Pengaturan tata surya

1. Matahari
Matahari adalah bintang sejati yang menghasilkan cahaya yang intens, sehingga memancarkan cahayanya di pusat tata surya. Dengan hampir semua massa tata surya terakumulasi pada 98%, matahari adalah anggota terbesar tata surya. Matahari terbentuk sekitar 4,6 miliar tahun yang lalu, pembentukan awal gas hidrogen yang cerah.

Matahari adalah jenis bintang generasi kedua, karena menurut para astronom matahari berasal dari suara bintang-bintang generasi pertama. Matahari memiliki diameter 1.392.500 kilometer, sekitar 10 kali lebih besar dari Jupiter dan 109 kali lebih besar dari Bumi. Matahari memiliki bagian-bagian berbeda yang terdiri dari nukleus, fotosfer, kromosfer, dan korona.

2. Planet
Planet ini adalah penghuni langit yang mengelilingi orbit matahari dan memiliki 4.000 kilometer lagi. Cahaya yang diterima planet dari matahari untuk memantulkan kembali. Pertama kali ditemukan bahwa susunan planet memiliki 9 planet di tata surya, tetapi saat ini Pluto bukan bagian dari keluarga galaksi Bima Sakti yang mengelilingi matahari dalam lintasan elips atau seperti telur. Sirkulasinya berlawanan arah jarum jam, jadi kewaspadaan sangat teratur dan tidak ada kemungkinan tabrakan di antara mereka.

Berdasarkan posisinya, planet ini dibagi menjadi dua bagian, salah satunya adalah planet luar dan dalam. Planet-planet bagian dalam adalah planet-planet yang memiliki lingkaran mengelilingi matahari dan bumi, sedangkan planet-planet luar adalah mereka yang memiliki garis keliling di luar rotasi bumi dan terdiri dari Neptunus, Uranus, Saturnus, Jupiter dan Mars.

3. Satelit
Satelit adalah objek yang mengorbit di sekitar bumi dan planet lain dengan periode revolusi dan rotasi tertentu dan memiliki sirkulasi orbitnya.

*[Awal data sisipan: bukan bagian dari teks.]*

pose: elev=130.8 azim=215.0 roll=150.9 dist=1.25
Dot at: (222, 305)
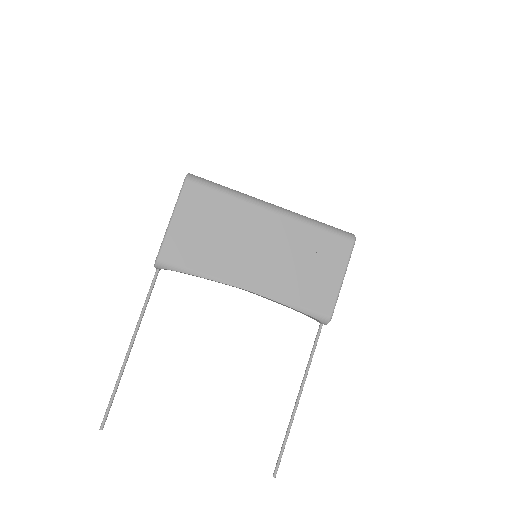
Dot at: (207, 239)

Sedangkan orbit satelit adalah titik atau jalur rotasi satelit di sekitar planet ini.

ada dua nama yang berkaitan dengan orbit, yaitu apogee (titik terjauh di bumi) dan perigee (titik terdekat dengan bumi).
Dalam istilah astronomi, satelit adalah objek di ruang angkasa yang beroperasi di sekitar objek lain yang lebih besar. Bulan adalah satelit dari bumi, dan bahkan bumi dan planet-planet lain adalah satelit dari matahari. Ada dua jenis satelit, satelit alami dan satelit buatan.

4. Asteroid

Asteroid adalah benda angkasa kecil di sekitar matahari di jalur. Astronomi Astronomi menegaskan bahwa asteroid adalah residu dari penciptaan planet ini. dengan jumlah yang sangat tinggi, asteroid bergabung bersama di seluruh planet ini seperti sabuk.

Asteroid itu memiliki diameter sekitar 100 kilometer, sabuk itu memiliki bentuk melingkar antara planet Mars dan Jupiter. tetapi ada dua sabuk lain yang disebut Kuiper dan Edgeworth Belt, yang terletak jauh di belakang planet Neptunus. dibutuhkan sekitar 3-6 tahun untuk mengelilingi matahari.